Three women in the news lately - "Leash Lady" Lynndie England, Martha Stewart, and "Runaway Bride" Jennifer Wilbanks seem to me to have some things in common: a disconnect from normal standards of behavior and a failure of character by not assuming full, active, conscious responsibility for their own actions and the effects of those actions on other human beings. I follow their stories hoping to see some genuine acknowledgement by each of them of the damages each has created, but I have yet to see it.
This is certainly not unique to them - we all know people very well in our own lives with these same characteristics. It's an interesting morality play taking place on the media stage, however.
Martha, it seems, after completing her prison time and house arrest sentence, will only be parlaying her increased notoriety into more business deals, not living with the consequences of felony convictions that mere mortals must. Lynndie faces 11 years in prison, probably serving in part as a scapegoat for negligence of her higher-ups. Jennifer may receive a felony charge of false statements and may be required to deal with the $40,000 - $60,000 costs of the needless search for her.
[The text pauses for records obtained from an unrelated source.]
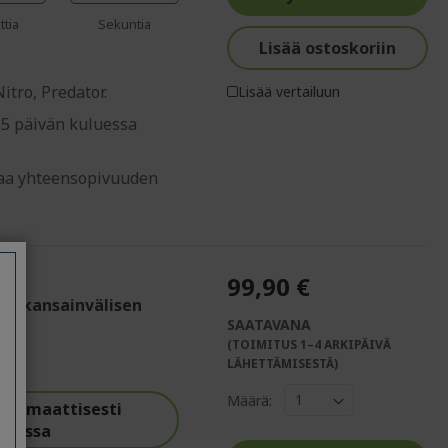
%%%%%%%%%%%%%%
%%%%%%%%%%%%%%
ttia
Sekuntia
Lisää ostoskoriin
tro, Predator.
Lisää vertailuun
65 päivän kuluessa
staa yhteensopivuuden
99,90 €
den kansainvälisen
SAATAVANA
ne
(TOIMITUS 1–4 ARKIPÄIVÄ
%%%%%%%%%%%%%
LÄHETTÄMISESTÄ)
%%%%%%%%%%%%%%
Määrä:
utomaattisesti
korissa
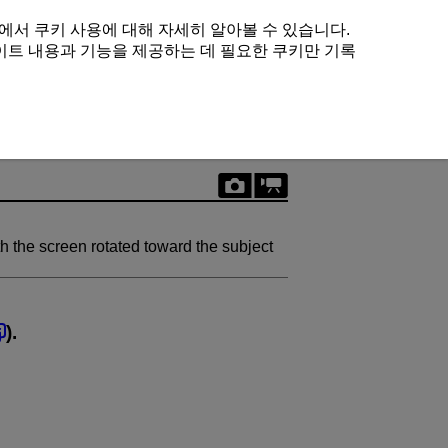
에서 쿠키 사용에 대해 자세히 알아볼 수 있습니다.
이트 내용과 기능을 제공하는 데 필요한 쿠키만 기록
 the screen rotated toward the subject
).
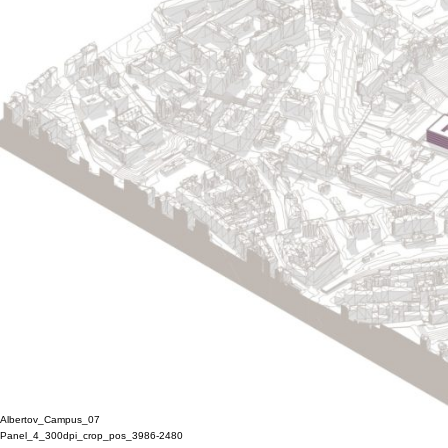
Albertov_Campus_07
Panel_4_300dpi_crop_pos_3986-2480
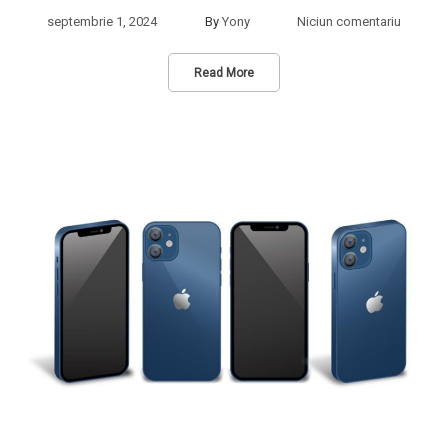
septembrie 1, 2024
By
Yony
Niciun comentariu
Read More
We athletes like to think that our training and commitment carry with it some kind of moral discipline, but I don't think that there is a crossover effect. Workouts simply help make you more physically fit - they don' t make you a better person or more ethically or morally fit.
Case in point (from www.marathonguide.com):
|Chicago Marathon |
|Wilbanks, Jennifer (F29)||4:26:38||15616||4602 / 1124||F25-29||4:16:47||Gainesville, GA|
Jennifer must have carefully planned and prepared for her marathon in Chicago in 2002 just as carefully as she planned her bus trip to Albuquerque and her kidnapping hoax. Perhaps her particular skills and personality traits served both purposes.